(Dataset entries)
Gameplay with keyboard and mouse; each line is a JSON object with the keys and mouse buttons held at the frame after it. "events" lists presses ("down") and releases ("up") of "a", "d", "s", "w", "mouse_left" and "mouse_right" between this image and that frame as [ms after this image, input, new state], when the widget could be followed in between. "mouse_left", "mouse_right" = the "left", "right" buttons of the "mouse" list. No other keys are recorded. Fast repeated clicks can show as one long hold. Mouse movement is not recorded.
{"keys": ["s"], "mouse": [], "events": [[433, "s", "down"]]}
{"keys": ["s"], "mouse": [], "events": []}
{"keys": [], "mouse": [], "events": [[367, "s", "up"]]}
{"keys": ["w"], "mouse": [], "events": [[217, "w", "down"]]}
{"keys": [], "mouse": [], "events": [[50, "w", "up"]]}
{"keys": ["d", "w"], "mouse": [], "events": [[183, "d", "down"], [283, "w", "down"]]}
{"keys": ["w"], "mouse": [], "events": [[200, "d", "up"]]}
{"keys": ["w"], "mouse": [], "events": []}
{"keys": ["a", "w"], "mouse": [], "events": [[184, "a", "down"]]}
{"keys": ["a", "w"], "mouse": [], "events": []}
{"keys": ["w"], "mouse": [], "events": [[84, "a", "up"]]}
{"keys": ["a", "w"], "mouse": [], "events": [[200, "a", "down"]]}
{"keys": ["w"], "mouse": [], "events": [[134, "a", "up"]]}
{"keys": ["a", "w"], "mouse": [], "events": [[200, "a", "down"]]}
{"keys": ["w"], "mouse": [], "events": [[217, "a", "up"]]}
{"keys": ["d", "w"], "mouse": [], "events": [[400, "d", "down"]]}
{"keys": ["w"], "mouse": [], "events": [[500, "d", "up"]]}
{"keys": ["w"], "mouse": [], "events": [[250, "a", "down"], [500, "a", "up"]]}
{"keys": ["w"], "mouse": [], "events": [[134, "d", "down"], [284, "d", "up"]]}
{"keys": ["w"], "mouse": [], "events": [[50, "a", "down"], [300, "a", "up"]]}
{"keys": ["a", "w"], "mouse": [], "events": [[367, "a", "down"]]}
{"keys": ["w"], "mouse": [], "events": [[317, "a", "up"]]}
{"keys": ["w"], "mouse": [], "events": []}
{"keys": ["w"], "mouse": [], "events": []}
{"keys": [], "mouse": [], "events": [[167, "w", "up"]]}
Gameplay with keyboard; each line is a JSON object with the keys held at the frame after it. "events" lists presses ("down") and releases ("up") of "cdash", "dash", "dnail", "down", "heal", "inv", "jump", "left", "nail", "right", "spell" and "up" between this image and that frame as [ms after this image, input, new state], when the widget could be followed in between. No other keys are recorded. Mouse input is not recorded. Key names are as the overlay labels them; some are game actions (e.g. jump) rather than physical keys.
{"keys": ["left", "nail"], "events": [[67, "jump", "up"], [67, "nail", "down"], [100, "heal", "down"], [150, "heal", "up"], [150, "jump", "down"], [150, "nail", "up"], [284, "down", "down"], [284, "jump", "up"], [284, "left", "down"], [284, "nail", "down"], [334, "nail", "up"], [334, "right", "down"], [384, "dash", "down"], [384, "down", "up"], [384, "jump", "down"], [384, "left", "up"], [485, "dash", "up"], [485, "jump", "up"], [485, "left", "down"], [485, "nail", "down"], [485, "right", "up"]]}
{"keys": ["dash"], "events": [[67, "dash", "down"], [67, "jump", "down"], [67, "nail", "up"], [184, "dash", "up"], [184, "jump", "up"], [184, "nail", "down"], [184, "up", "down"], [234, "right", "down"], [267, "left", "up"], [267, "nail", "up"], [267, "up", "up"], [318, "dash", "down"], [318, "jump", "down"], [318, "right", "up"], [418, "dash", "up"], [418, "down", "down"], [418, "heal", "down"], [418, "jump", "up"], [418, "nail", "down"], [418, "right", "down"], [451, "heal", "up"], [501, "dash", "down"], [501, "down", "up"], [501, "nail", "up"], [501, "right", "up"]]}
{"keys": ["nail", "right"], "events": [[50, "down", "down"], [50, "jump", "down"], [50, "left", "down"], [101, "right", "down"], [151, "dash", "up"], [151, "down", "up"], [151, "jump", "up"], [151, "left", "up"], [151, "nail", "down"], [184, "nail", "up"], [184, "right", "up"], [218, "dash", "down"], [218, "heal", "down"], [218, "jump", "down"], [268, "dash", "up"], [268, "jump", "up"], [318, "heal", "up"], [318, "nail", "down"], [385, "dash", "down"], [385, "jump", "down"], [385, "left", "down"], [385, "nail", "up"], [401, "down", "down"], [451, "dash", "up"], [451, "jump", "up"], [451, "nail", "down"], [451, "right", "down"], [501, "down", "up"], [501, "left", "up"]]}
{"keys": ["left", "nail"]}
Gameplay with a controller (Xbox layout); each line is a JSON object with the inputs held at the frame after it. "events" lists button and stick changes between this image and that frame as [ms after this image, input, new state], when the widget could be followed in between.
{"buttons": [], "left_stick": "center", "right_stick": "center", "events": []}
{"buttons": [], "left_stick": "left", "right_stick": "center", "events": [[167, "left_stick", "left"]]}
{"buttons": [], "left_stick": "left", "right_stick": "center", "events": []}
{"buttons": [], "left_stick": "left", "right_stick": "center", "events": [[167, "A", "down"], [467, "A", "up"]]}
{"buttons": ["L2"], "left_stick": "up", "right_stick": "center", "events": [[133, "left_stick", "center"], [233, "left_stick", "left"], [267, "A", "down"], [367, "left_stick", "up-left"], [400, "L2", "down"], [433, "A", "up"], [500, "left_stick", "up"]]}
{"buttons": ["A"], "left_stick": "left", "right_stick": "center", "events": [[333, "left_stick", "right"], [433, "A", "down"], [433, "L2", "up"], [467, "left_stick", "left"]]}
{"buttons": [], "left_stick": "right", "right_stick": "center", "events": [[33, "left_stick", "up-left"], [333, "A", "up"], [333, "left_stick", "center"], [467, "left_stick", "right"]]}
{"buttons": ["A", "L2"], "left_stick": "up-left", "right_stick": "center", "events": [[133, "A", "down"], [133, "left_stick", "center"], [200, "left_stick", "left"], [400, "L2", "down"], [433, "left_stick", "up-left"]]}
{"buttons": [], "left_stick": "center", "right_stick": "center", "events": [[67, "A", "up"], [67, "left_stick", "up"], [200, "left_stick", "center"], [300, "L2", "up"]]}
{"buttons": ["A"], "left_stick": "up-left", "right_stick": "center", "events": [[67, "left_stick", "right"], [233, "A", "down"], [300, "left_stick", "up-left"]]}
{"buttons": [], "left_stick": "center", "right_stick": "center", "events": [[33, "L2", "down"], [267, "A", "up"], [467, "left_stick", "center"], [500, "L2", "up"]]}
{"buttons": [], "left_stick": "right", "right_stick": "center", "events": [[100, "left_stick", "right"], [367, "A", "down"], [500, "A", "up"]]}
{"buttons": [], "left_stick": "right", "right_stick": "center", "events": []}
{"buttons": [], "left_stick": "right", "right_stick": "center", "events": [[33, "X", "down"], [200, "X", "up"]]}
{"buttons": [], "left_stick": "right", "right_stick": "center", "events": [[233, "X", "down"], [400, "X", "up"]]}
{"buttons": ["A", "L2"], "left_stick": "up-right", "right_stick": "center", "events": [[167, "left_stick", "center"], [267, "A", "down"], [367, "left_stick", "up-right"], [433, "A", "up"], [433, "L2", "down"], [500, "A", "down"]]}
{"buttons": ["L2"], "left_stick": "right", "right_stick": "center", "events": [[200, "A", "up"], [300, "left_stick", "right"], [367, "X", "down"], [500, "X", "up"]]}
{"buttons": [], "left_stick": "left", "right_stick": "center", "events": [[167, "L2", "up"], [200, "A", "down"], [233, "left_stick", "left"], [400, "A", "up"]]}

• _Exercise prompt_:
Above are some records; extract every one of them exactly.

• _Answer for this exercise_:
Gameplay with keyboard and mouse; each line is a JSON object with the keys and mouse buttons held at the frame after it. "events" lists presses ("down") and releases ("up") of "a", "d", "s", "w", "mouse_left" and "mouse_right" between this image and that frame as [ms after this image, input, new state], when the widget could be followed in between. "mouse_left", "mouse_right" = the "left", "right" buttons of the "mouse" list. No other keys are recorded. Fast repeated clicks can show as one long hold. Mouse movement is not recorded.
{"keys": ["s"], "mouse": [], "events": [[433, "s", "down"]]}
{"keys": ["s"], "mouse": [], "events": []}
{"keys": [], "mouse": [], "events": [[367, "s", "up"]]}
{"keys": ["w"], "mouse": [], "events": [[217, "w", "down"]]}
{"keys": [], "mouse": [], "events": [[50, "w", "up"]]}
{"keys": ["d", "w"], "mouse": [], "events": [[183, "d", "down"], [283, "w", "down"]]}
{"keys": ["w"], "mouse": [], "events": [[200, "d", "up"]]}
{"keys": ["w"], "mouse": [], "events": []}
{"keys": ["a", "w"], "mouse": [], "events": [[184, "a", "down"]]}
{"keys": ["a", "w"], "mouse": [], "events": []}
{"keys": ["w"], "mouse": [], "events": [[84, "a", "up"]]}
{"keys": ["a", "w"], "mouse": [], "events": [[200, "a", "down"]]}
{"keys": ["w"], "mouse": [], "events": [[134, "a", "up"]]}
{"keys": ["a", "w"], "mouse": [], "events": [[200, "a", "down"]]}
{"keys": ["w"], "mouse": [], "events": [[217, "a", "up"]]}
{"keys": ["d", "w"], "mouse": [], "events": [[400, "d", "down"]]}
{"keys": ["w"], "mouse": [], "events": [[500, "d", "up"]]}
{"keys": ["w"], "mouse": [], "events": [[250, "a", "down"], [500, "a", "up"]]}
{"keys": ["w"], "mouse": [], "events": [[134, "d", "down"], [284, "d", "up"]]}
{"keys": ["w"], "mouse": [], "events": [[50, "a", "down"], [300, "a", "up"]]}
{"keys": ["a", "w"], "mouse": [], "events": [[367, "a", "down"]]}
{"keys": ["w"], "mouse": [], "events": [[317, "a", "up"]]}
{"keys": ["w"], "mouse": [], "events": []}
{"keys": ["w"], "mouse": [], "events": []}
{"keys": [], "mouse": [], "events": [[167, "w", "up"]]}
Gameplay with keyboard; each line is a JSON object with the keys held at the frame after it. "events" lists presses ("down") and releases ("up") of "cdash", "dash", "dnail", "down", "heal", "inv", "jump", "left", "nail", "right", "spell" and "up" between this image and that frame as [ms after this image, input, new state], when the widget could be followed in between. No other keys are recorded. Mouse input is not recorded. Key names are as the overlay labels them; some are game actions (e.g. jump) rather than physical keys.
{"keys": ["left", "nail"], "events": [[67, "jump", "up"], [67, "nail", "down"], [100, "heal", "down"], [150, "heal", "up"], [150, "jump", "down"], [150, "nail", "up"], [284, "down", "down"], [284, "jump", "up"], [284, "left", "down"], [284, "nail", "down"], [334, "nail", "up"], [334, "right", "down"], [384, "dash", "down"], [384, "down", "up"], [384, "jump", "down"], [384, "left", "up"], [485, "dash", "up"], [485, "jump", "up"], [485, "left", "down"], [485, "nail", "down"], [485, "right", "up"]]}
{"keys": ["dash"], "events": [[67, "dash", "down"], [67, "jump", "down"], [67, "nail", "up"], [184, "dash", "up"], [184, "jump", "up"], [184, "nail", "down"], [184, "up", "down"], [234, "right", "down"], [267, "left", "up"], [267, "nail", "up"], [267, "up", "up"], [318, "dash", "down"], [318, "jump", "down"], [318, "right", "up"], [418, "dash", "up"], [418, "down", "down"], [418, "heal", "down"], [418, "jump", "up"], [418, "nail", "down"], [418, "right", "down"], [451, "heal", "up"], [501, "dash", "down"], [501, "down", "up"], [501, "nail", "up"], [501, "right", "up"]]}
{"keys": ["nail", "right"], "events": [[50, "down", "down"], [50, "jump", "down"], [50, "left", "down"], [101, "right", "down"], [151, "dash", "up"], [151, "down", "up"], [151, "jump", "up"], [151, "left", "up"], [151, "nail", "down"], [184, "nail", "up"], [184, "right", "up"], [218, "dash", "down"], [218, "heal", "down"], [218, "jump", "down"], [268, "dash", "up"], [268, "jump", "up"], [318, "heal", "up"], [318, "nail", "down"], [385, "dash", "down"], [385, "jump", "down"], [385, "left", "down"], [385, "nail", "up"], [401, "down", "down"], [451, "dash", "up"], [451, "jump", "up"], [451, "nail", "down"], [451, "right", "down"], [501, "down", "up"], [501, "left", "up"]]}
{"keys": ["left", "nail"]}
Gameplay with a controller (Xbox layout); each line is a JSON object with the inputs held at the frame after it. "events" lists button and stick changes between this image and that frame as [ms after this image, input, new state], when the widget could be followed in between.
{"buttons": [], "left_stick": "center", "right_stick": "center", "events": []}
{"buttons": [], "left_stick": "left", "right_stick": "center", "events": [[167, "left_stick", "left"]]}
{"buttons": [], "left_stick": "left", "right_stick": "center", "events": []}
{"buttons": [], "left_stick": "left", "right_stick": "center", "events": [[167, "A", "down"], [467, "A", "up"]]}
{"buttons": ["L2"], "left_stick": "up", "right_stick": "center", "events": [[133, "left_stick", "center"], [233, "left_stick", "left"], [267, "A", "down"], [367, "left_stick", "up-left"], [400, "L2", "down"], [433, "A", "up"], [500, "left_stick", "up"]]}
{"buttons": ["A"], "left_stick": "left", "right_stick": "center", "events": [[333, "left_stick", "right"], [433, "A", "down"], [433, "L2", "up"], [467, "left_stick", "left"]]}
{"buttons": [], "left_stick": "right", "right_stick": "center", "events": [[33, "left_stick", "up-left"], [333, "A", "up"], [333, "left_stick", "center"], [467, "left_stick", "right"]]}
{"buttons": ["A", "L2"], "left_stick": "up-left", "right_stick": "center", "events": [[133, "A", "down"], [133, "left_stick", "center"], [200, "left_stick", "left"], [400, "L2", "down"], [433, "left_stick", "up-left"]]}
{"buttons": [], "left_stick": "center", "right_stick": "center", "events": [[67, "A", "up"], [67, "left_stick", "up"], [200, "left_stick", "center"], [300, "L2", "up"]]}
{"buttons": ["A"], "left_stick": "up-left", "right_stick": "center", "events": [[67, "left_stick", "right"], [233, "A", "down"], [300, "left_stick", "up-left"]]}
{"buttons": [], "left_stick": "center", "right_stick": "center", "events": [[33, "L2", "down"], [267, "A", "up"], [467, "left_stick", "center"], [500, "L2", "up"]]}
{"buttons": [], "left_stick": "right", "right_stick": "center", "events": [[100, "left_stick", "right"], [367, "A", "down"], [500, "A", "up"]]}
{"buttons": [], "left_stick": "right", "right_stick": "center", "events": []}
{"buttons": [], "left_stick": "right", "right_stick": "center", "events": [[33, "X", "down"], [200, "X", "up"]]}
{"buttons": [], "left_stick": "right", "right_stick": "center", "events": [[233, "X", "down"], [400, "X", "up"]]}
{"buttons": ["A", "L2"], "left_stick": "up-right", "right_stick": "center", "events": [[167, "left_stick", "center"], [267, "A", "down"], [367, "left_stick", "up-right"], [433, "A", "up"], [433, "L2", "down"], [500, "A", "down"]]}
{"buttons": ["L2"], "left_stick": "right", "right_stick": "center", "events": [[200, "A", "up"], [300, "left_stick", "right"], [367, "X", "down"], [500, "X", "up"]]}
{"buttons": [], "left_stick": "left", "right_stick": "center", "events": [[167, "L2", "up"], [200, "A", "down"], [233, "left_stick", "left"], [400, "A", "up"]]}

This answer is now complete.